Porque todo lo bueno que conocemos, como la misericordia, la justicia, la nobleza, la esperanza, brotan de aquel misterio que hace dos milenios estremeció al mundo, ¡la Pasión de Jesucristo! Aquí comienza a fundarse nuestra civilización y sus enseñanzas templaron nuestro carácter. En Jerusalén se grabó en cada uno de nosotros la certeza de que la vida tiene un sentido que trasciende la muerte. Y es en esa fe, en la fe como certeza de lo que se espera y convicción de lo que no se ve, en donde se sostiene todavía esta España que herida por la modernidad no ha querido renunciar a la verdad.
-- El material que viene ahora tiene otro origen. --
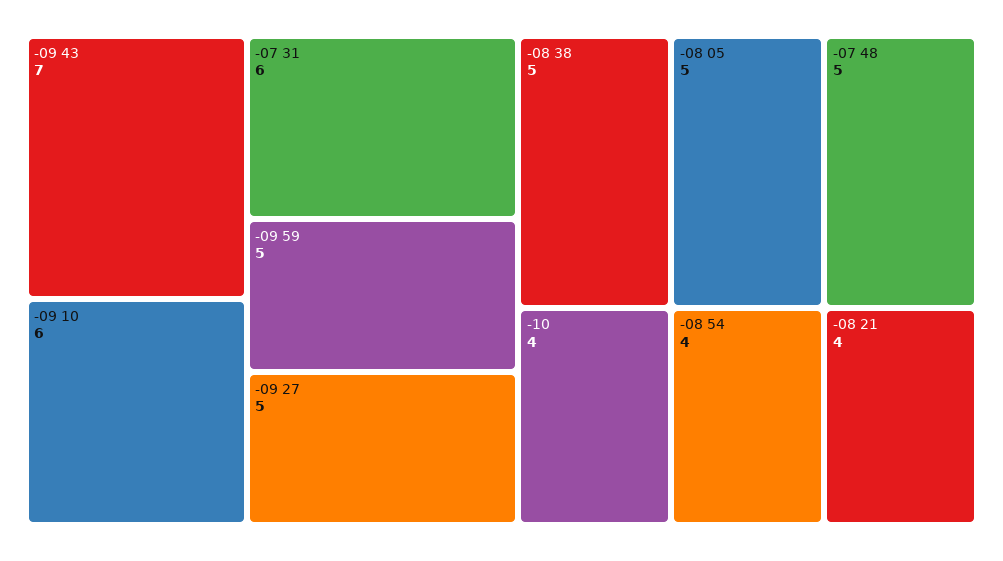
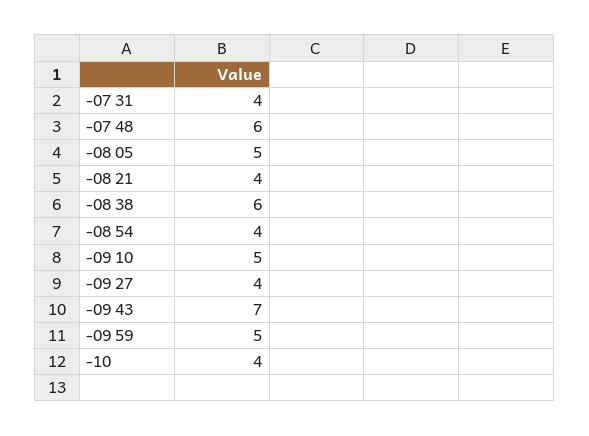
  {
    "-09 43": 7,
-   "-09 10": 6,
+   "-09 10": 5,
-   "-07 31": 6,
+   "-07 31": 4,
    "-09 59": 5,
-   "-09 27": 5,
+   "-09 27": 4,
-   "-08 38": 5,
+   "-08 38": 6,
    "-08 05": 5,
-   "-07 48": 5,
+   "-07 48": 6,
    "-10": 4,
    "-08 54": 4,
    "-08 21": 4
  }

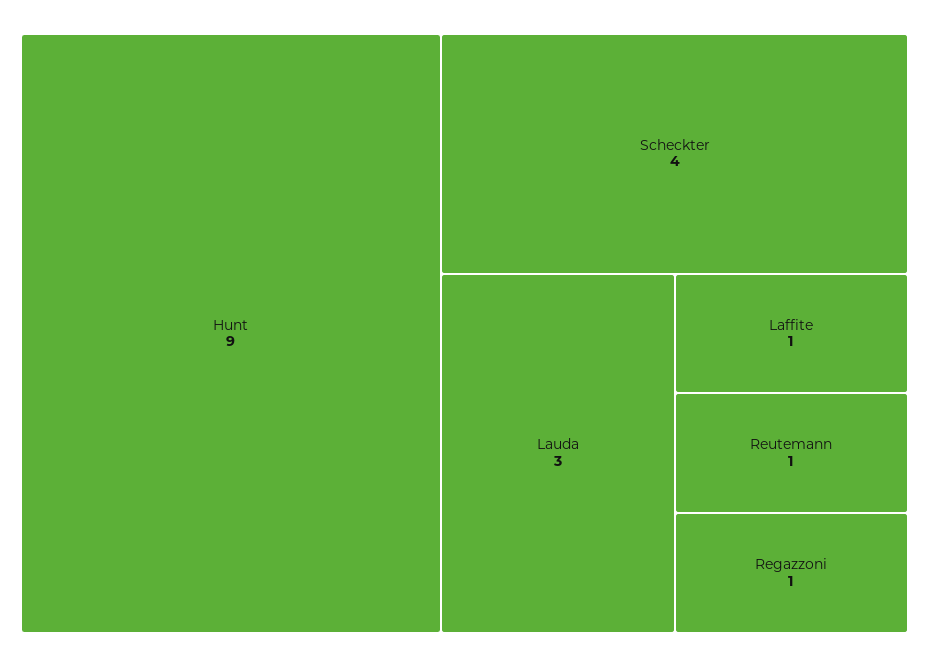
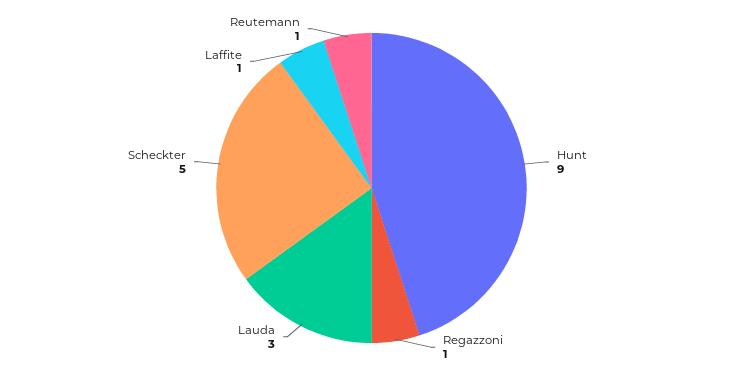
  {
    "Hunt": 9,
-   "Scheckter": 4,
+   "Scheckter": 5,
    "Lauda": 3,
    "Laffite": 1,
    "Reutemann": 1,
    "Regazzoni": 1
  }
La Semana Santa es una escuela de moral, porque en ella se educa el alma bajo una pedagogía que ninguna institución ha logrado igualar. En ella se aprende sobre la humildad del penitente frente a la fortaleza de quien carga con la Cruz por nosotros, es la coherencia del que no traiciona sus principios, la ética del sacrificio y también la bondad que nace del reconocimiento de nuestra fragilidad. En la Semana Santa comprendemos que respetar no es solamente cortesía, es en realidad una reverencia ante lo sagrado.
Y en medio de ese suceso divino se alza la figura de la Virgen María, madre de España, madre del dolor y del consuelo. Su silencio es elocuente, mucho más que cualquier discurso. Su mirada a su hijo dice más que cualquier tratado. Ella es quien sostiene al Hijo muerto y cuando lo hace quiere soportar también a un pueblo entero que busca, muchas veces sin saberlo, la luz que no se apaga.
Empero, sobre todo y ante todo está Él. Aún desconocido para tantos, es el Hijo de Dios que sin ejército ni riqueza, sin engaños ni artificios, dejó una huella tan profunda que ningún ilustrado ha logrado agotarla. Aquel que se acerca a su vida, que analiza sus milagros o su palabra, descubre que su magisterio se vuelve más lúcido y agudo, que su ejemplo ni envejece ni se marchita.
Es importante que guardemos nuestros usos y nuestras costumbres, pero hagámoslo como quien protege un fuego que guarda del frío. Ortega y Gasset distinguía con sabiduría entre los usos y las costumbres, por cuanto la segunda es una repetición mecánica y el uso es la fidelidad consciente. No me cabe duda de que España quiere seguir siendo ella misma, permaneciendo fiel a nuestro uso divino, el mismo que nos ha configurado durante siglos.
La Semana Santa no es simplemente un recuerdo, es el instante en que la fe se alza y en el que la historia se hace presente. Es cuando defendemos nuestra creencia con lágrimas, silencio y oración. Es el momento en que percibimos que sin Cristo nada permanece y que sin su madre nada consuela, porque sin fe nada tiene sentido. Recordamos que allí, en el lugar donde la sombra de Cristo muere, se alza la Cruz del Cristo que resucita. Ahí está también la raíz de todo lo bueno que vivimos, el punto en que se renueva el espíritu de la patria y donde España vuelve a ser España.